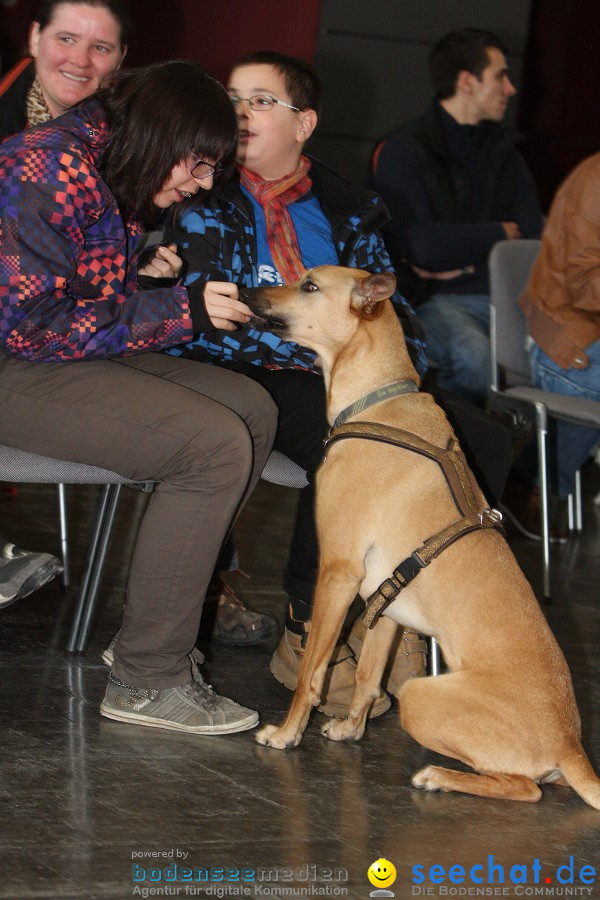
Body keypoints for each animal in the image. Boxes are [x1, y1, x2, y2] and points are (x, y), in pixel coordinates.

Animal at [243, 262, 600, 808]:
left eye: (310, 286)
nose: (245, 292)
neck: (377, 400)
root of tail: (570, 744)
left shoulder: (338, 574)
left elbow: (312, 673)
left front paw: (286, 735)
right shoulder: (383, 598)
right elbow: (367, 676)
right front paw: (351, 729)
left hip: (422, 697)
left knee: (526, 789)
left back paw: (438, 776)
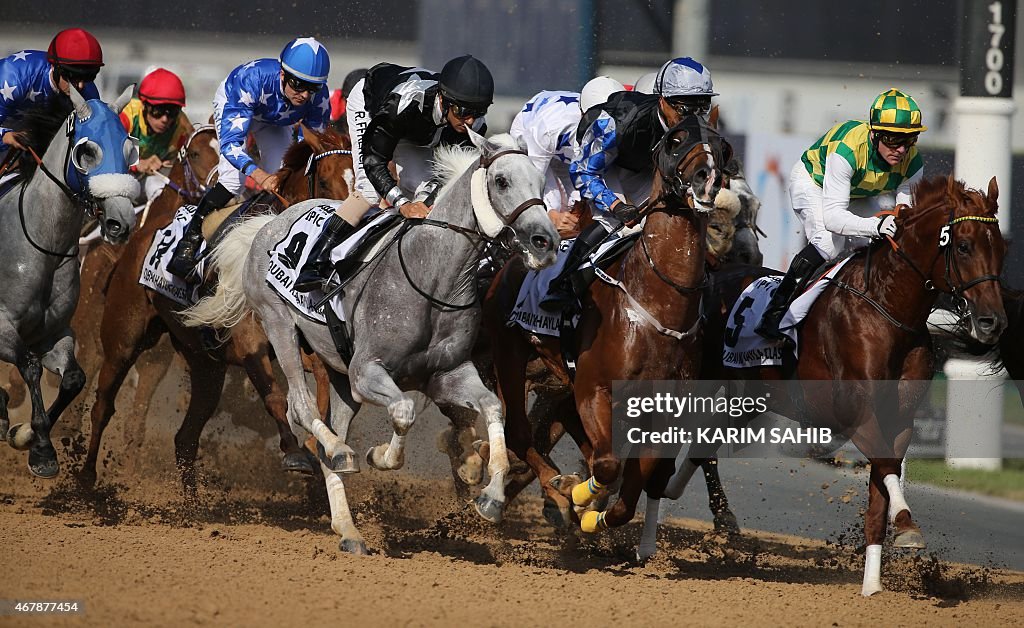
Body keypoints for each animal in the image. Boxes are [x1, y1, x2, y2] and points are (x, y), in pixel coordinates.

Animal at [0, 83, 140, 475]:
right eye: (87, 151)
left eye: (130, 150)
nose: (120, 222)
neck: (42, 246)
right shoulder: (2, 327)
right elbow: (30, 368)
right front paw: (42, 450)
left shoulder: (52, 334)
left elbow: (75, 378)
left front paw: (25, 436)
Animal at [78, 124, 356, 497]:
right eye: (324, 182)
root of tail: (139, 236)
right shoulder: (250, 342)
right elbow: (275, 397)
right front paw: (297, 453)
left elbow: (322, 388)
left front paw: (318, 445)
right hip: (123, 338)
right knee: (103, 405)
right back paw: (85, 477)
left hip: (205, 365)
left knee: (185, 438)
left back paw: (192, 503)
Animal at [180, 129, 557, 549]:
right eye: (501, 181)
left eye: (542, 181)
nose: (544, 241)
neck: (433, 276)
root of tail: (268, 223)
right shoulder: (366, 372)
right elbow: (403, 411)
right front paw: (380, 456)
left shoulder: (446, 375)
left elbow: (491, 407)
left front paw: (489, 495)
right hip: (279, 326)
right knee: (301, 408)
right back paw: (340, 451)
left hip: (339, 376)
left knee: (328, 432)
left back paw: (348, 528)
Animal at [479, 115, 729, 540]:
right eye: (676, 139)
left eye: (721, 146)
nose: (706, 178)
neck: (659, 302)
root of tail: (514, 257)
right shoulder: (594, 387)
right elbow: (609, 466)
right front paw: (578, 494)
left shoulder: (660, 410)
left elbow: (630, 488)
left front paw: (592, 512)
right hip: (509, 354)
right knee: (519, 429)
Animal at [700, 174, 1003, 594]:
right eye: (963, 245)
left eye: (1001, 247)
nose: (993, 321)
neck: (887, 309)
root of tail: (713, 273)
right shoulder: (856, 415)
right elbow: (886, 467)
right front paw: (907, 525)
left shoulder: (899, 419)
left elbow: (881, 486)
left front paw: (873, 584)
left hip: (745, 402)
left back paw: (721, 519)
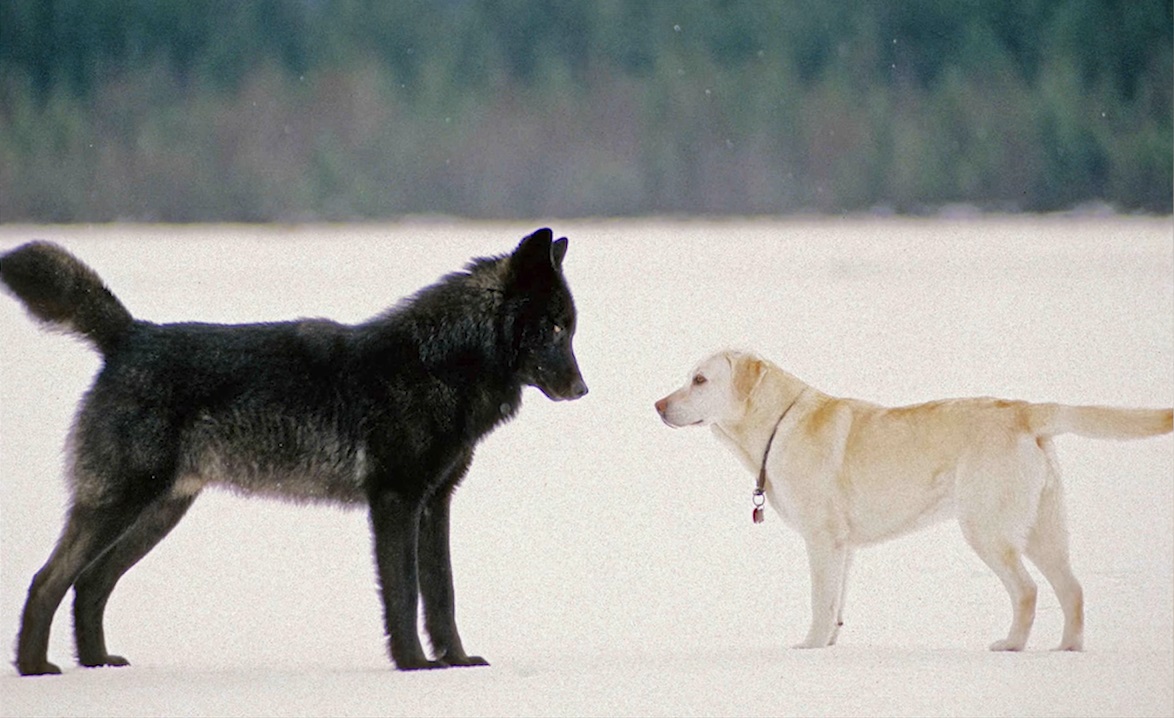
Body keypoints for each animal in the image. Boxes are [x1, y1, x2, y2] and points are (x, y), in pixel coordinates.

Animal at [0, 228, 587, 671]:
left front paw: (456, 663)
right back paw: (35, 669)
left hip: (159, 512)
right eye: (554, 327)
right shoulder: (395, 502)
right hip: (122, 503)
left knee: (89, 583)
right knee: (47, 580)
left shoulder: (434, 503)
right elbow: (405, 594)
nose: (583, 389)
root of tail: (129, 334)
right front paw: (414, 666)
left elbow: (442, 594)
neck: (436, 364)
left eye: (570, 328)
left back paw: (97, 664)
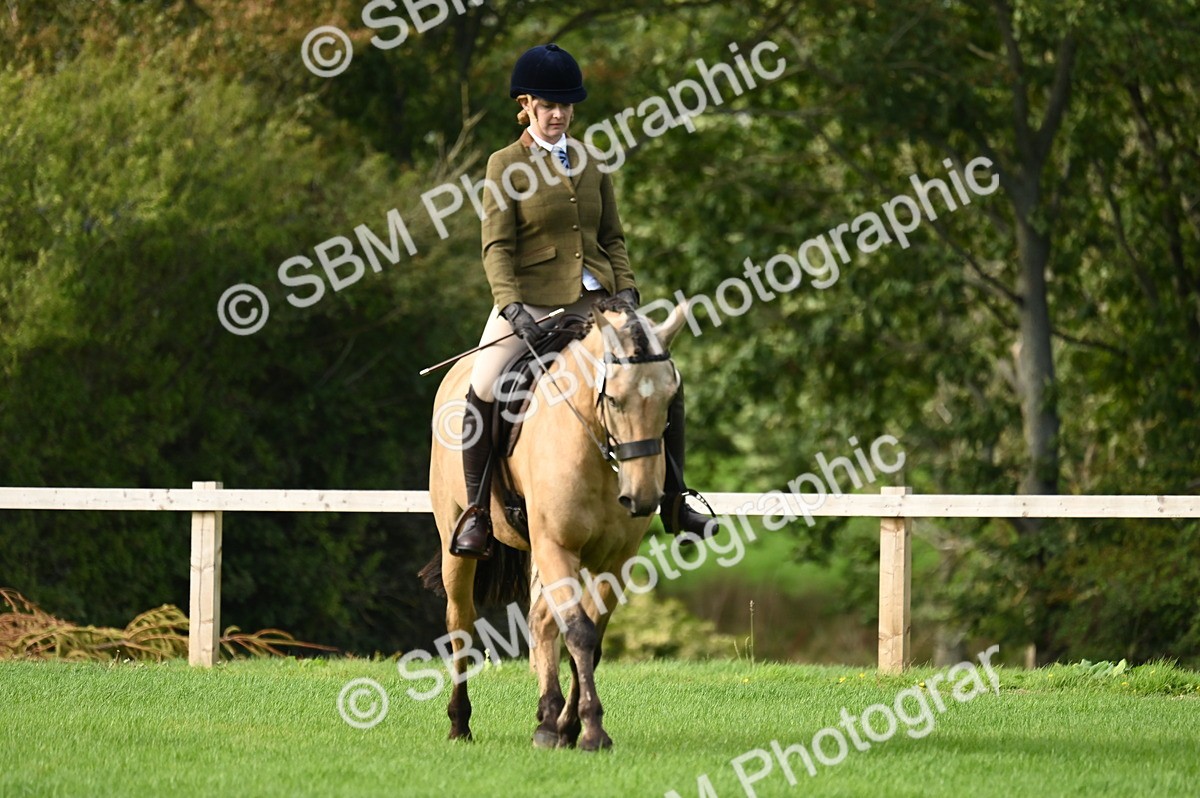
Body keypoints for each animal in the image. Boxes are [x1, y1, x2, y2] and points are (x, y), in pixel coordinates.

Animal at [421, 301, 691, 750]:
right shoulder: (557, 547)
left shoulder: (613, 560)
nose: (642, 497)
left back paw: (547, 718)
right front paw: (592, 730)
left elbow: (590, 640)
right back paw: (460, 723)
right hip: (457, 544)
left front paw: (566, 725)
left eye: (671, 400)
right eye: (614, 399)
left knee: (541, 623)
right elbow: (579, 633)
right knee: (460, 625)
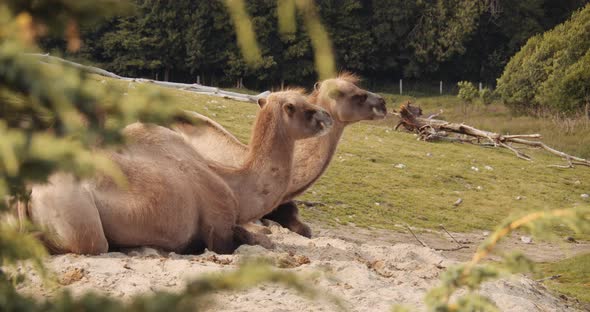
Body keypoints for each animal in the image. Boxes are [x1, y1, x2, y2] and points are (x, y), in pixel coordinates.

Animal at [28, 89, 332, 255]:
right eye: (304, 107)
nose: (327, 116)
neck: (232, 183)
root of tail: (29, 190)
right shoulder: (218, 225)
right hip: (76, 215)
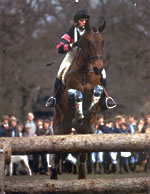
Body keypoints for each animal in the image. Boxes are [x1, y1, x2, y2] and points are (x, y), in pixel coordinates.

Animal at [51, 20, 106, 180]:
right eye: (88, 42)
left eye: (102, 42)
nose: (98, 68)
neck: (85, 70)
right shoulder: (68, 93)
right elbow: (77, 94)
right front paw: (80, 115)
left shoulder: (97, 88)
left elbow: (97, 92)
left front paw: (89, 111)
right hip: (60, 127)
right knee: (57, 151)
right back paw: (54, 174)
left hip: (89, 130)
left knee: (83, 152)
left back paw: (82, 173)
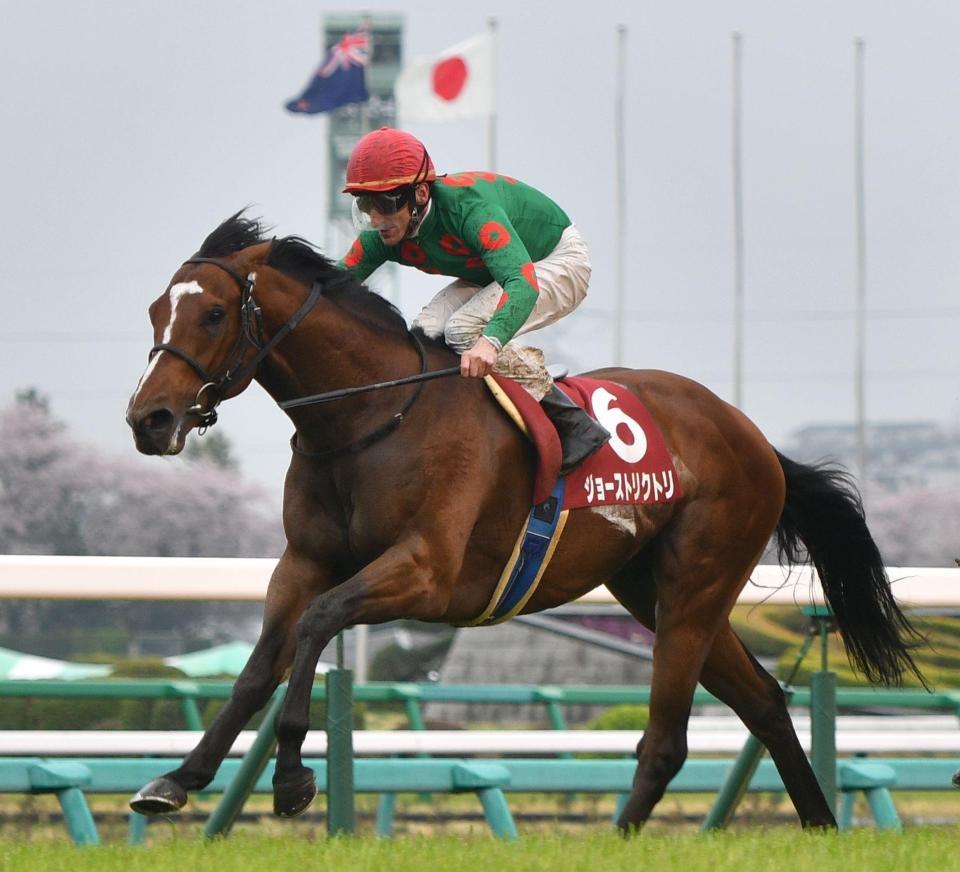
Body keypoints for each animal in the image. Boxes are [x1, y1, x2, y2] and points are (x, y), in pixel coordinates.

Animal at [125, 211, 923, 832]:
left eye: (214, 313)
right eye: (156, 310)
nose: (148, 419)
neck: (369, 417)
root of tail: (755, 439)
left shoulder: (427, 571)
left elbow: (317, 625)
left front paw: (291, 778)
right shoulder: (305, 561)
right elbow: (260, 665)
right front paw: (177, 780)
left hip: (696, 584)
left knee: (668, 740)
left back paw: (621, 839)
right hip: (652, 589)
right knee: (762, 701)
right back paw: (819, 826)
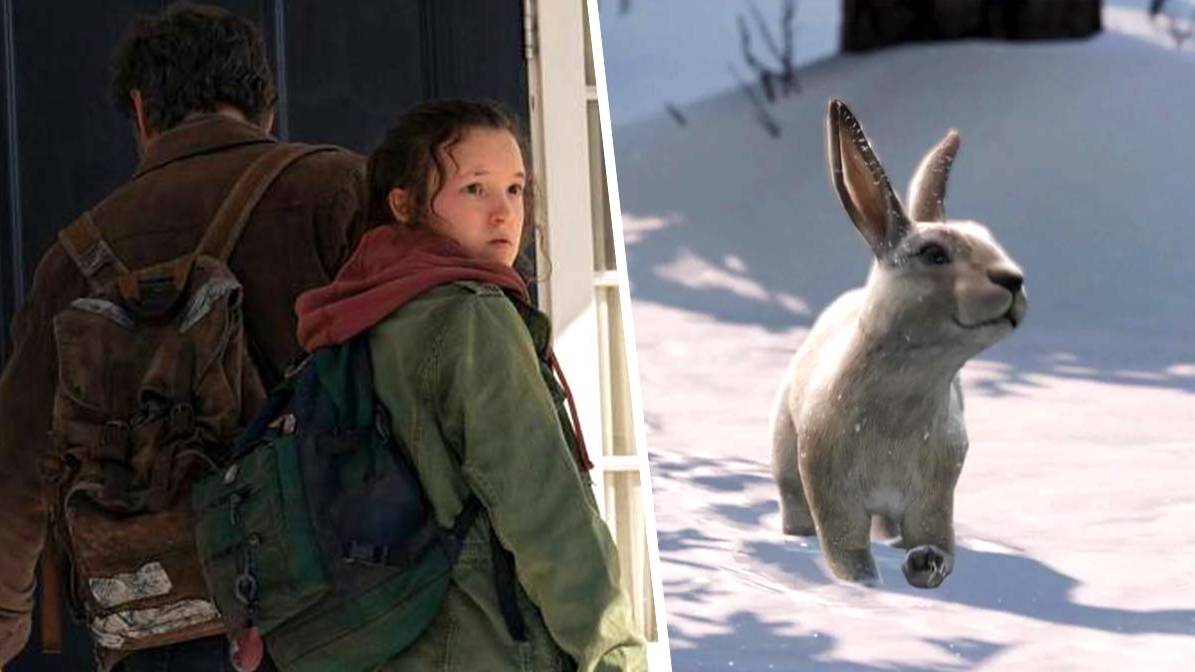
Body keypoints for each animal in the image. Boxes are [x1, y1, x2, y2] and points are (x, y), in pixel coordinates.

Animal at [770, 99, 1027, 589]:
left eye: (988, 238)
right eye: (934, 254)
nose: (1014, 280)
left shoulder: (935, 493)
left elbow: (936, 539)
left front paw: (924, 564)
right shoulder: (831, 491)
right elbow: (848, 555)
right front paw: (865, 588)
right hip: (786, 454)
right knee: (794, 506)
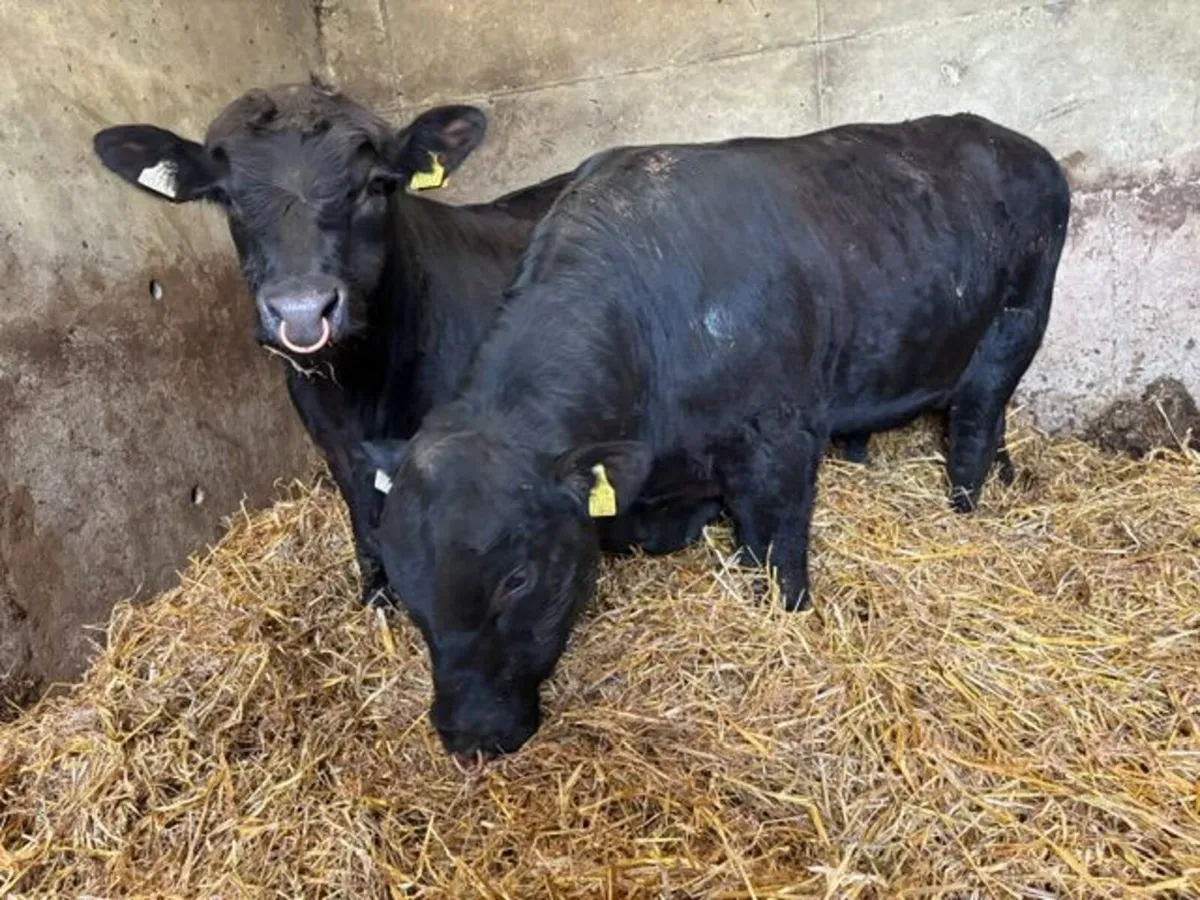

What you are asked to do: Using the records above, output their complete text exactly, minus any images.

Your solution:
Body keypoints for each animal in the image. Boxes are [x1, y1, x2, y2] and points are (x, y), in pixel coordinates.

Animal at [243, 262, 600, 808]:
left eye: (310, 286)
nose: (245, 292)
neck: (377, 400)
root of tail: (570, 744)
left shoulder: (338, 574)
left elbow: (312, 673)
left front paw: (286, 735)
right shoulder: (383, 598)
right elbow: (367, 676)
right front paw: (351, 729)
left hip: (422, 697)
left knee: (526, 789)
left back paw: (438, 776)
Body keypoints for each animal in the image. Boxes are [x1, y1, x2, y2] and points are (x, y), in pixel coordinates.

Animal at [0, 83, 140, 475]:
right eye: (87, 151)
left eye: (130, 150)
nose: (120, 222)
neck: (42, 246)
right shoulder: (2, 327)
right elbow: (30, 368)
right front paw: (42, 450)
left shoulder: (52, 334)
left elbow: (75, 378)
left front paw: (25, 436)
Animal at [78, 124, 356, 497]:
right eye: (324, 182)
root of tail: (139, 236)
right shoulder: (250, 342)
right elbow: (275, 397)
right front paw: (297, 453)
left elbow: (322, 388)
left front paw: (318, 445)
right hip: (123, 338)
right knee: (103, 405)
right back paw: (85, 477)
left hip: (205, 365)
left knee: (185, 438)
left back paw: (192, 503)
Animal at [180, 129, 557, 549]:
right eye: (501, 181)
left eye: (542, 181)
nose: (544, 241)
neck: (433, 276)
root of tail: (268, 223)
right shoulder: (366, 372)
right elbow: (403, 411)
right front paw: (380, 456)
left shoulder: (446, 375)
left elbow: (491, 407)
left front paw: (489, 495)
right hip: (279, 326)
right knee: (301, 408)
right back paw: (340, 451)
left hip: (339, 376)
left knee: (328, 432)
left back paw: (348, 528)
Animal at [479, 115, 729, 540]:
right eye: (676, 139)
left eye: (721, 146)
nose: (706, 178)
neck: (659, 302)
root of tail: (514, 257)
right shoulder: (594, 387)
right elbow: (609, 466)
right front paw: (578, 494)
left shoulder: (660, 410)
left elbow: (630, 488)
left front paw: (592, 512)
right hip: (509, 354)
right knee: (519, 429)
Animal at [700, 174, 1003, 594]:
right eye: (963, 245)
left eye: (1001, 247)
nose: (993, 321)
neck: (887, 309)
root of tail: (713, 273)
right shoulder: (856, 415)
right elbow: (886, 467)
right front paw: (907, 525)
left shoulder: (899, 419)
left elbow: (881, 486)
left front paw: (873, 584)
left hip: (745, 402)
left back paw: (721, 519)
Body keypoints for each animal in the image. Boxes are [x1, y1, x2, y2] and points are (x, y), in pixel coordinates.

Animal at [0, 228, 587, 671]:
left front paw: (456, 663)
right back paw: (35, 669)
left hip: (159, 512)
right eye: (554, 327)
right shoulder: (395, 502)
right hip: (122, 503)
left knee: (89, 583)
right knee: (47, 580)
left shoulder: (434, 503)
right elbow: (405, 594)
nose: (583, 389)
root of tail: (129, 334)
right front paw: (414, 666)
left elbow: (442, 594)
neck: (436, 364)
left eye: (570, 328)
left back paw: (97, 664)
Body keypoints for each animal in the image. Boxes are [x1, y1, x2, y2] and points are (x, y), in pixel coordinates.

Animal at [421, 301, 691, 750]:
right shoulder: (557, 547)
left shoulder: (613, 560)
nose: (642, 497)
left back paw: (547, 718)
right front paw: (592, 730)
left elbow: (590, 640)
right back paw: (460, 723)
right hip: (457, 544)
left front paw: (566, 725)
left eye: (671, 400)
right eye: (614, 399)
left knee: (541, 623)
right elbow: (579, 633)
right knee: (460, 625)
Body keypoints for each animal in the image. Boxes are [x1, y1, x2, y2] and points are (x, y), in pixel coordinates.

Animal at [28, 89, 332, 255]:
right eye: (304, 107)
nose: (327, 116)
neck: (232, 183)
root of tail: (29, 190)
right shoulder: (218, 225)
right hip: (76, 215)
Body keypoints for each animal in the image. Boxes are [x1, y1, x2, y2] and points are (x, y), in pixel coordinates.

Animal at [51, 20, 106, 180]:
right eye: (88, 42)
left eye: (102, 42)
nose: (98, 68)
neck: (85, 70)
right shoulder: (68, 93)
right elbow: (77, 94)
right front paw: (80, 115)
left shoulder: (97, 88)
left elbow: (97, 92)
left front paw: (89, 111)
right hip: (60, 127)
right knee: (57, 151)
right back paw: (54, 174)
left hip: (89, 130)
left knee: (83, 152)
left back paw: (82, 173)
Body keypoints for each animal in the image. Boxes are [x1, y1, x2, y2] and points are (x, y), in pixel coordinates.

Animal at [125, 211, 923, 832]:
left eye: (214, 313)
right eye: (156, 310)
nose: (148, 419)
neck: (369, 417)
root of tail: (755, 439)
left shoulder: (427, 571)
left elbow: (317, 625)
left front paw: (291, 778)
right shoulder: (305, 561)
right elbow: (260, 665)
right front paw: (177, 780)
left hip: (696, 584)
left knee: (668, 740)
left back paw: (621, 839)
right hip: (652, 589)
right knee: (762, 701)
right back paw: (819, 826)
Body keypoints for each animal in the image. Boxes are [x1, y1, x2, y2] and points are (x, y), in pixel coordinates.

Animal at [770, 99, 1027, 589]:
left eye: (988, 238)
right eye: (934, 254)
nose: (1014, 280)
left shoulder: (935, 493)
left elbow: (936, 539)
left front paw: (924, 564)
right shoulder: (831, 491)
right elbow: (848, 555)
right front paw: (865, 588)
right hip: (786, 454)
right knee: (794, 506)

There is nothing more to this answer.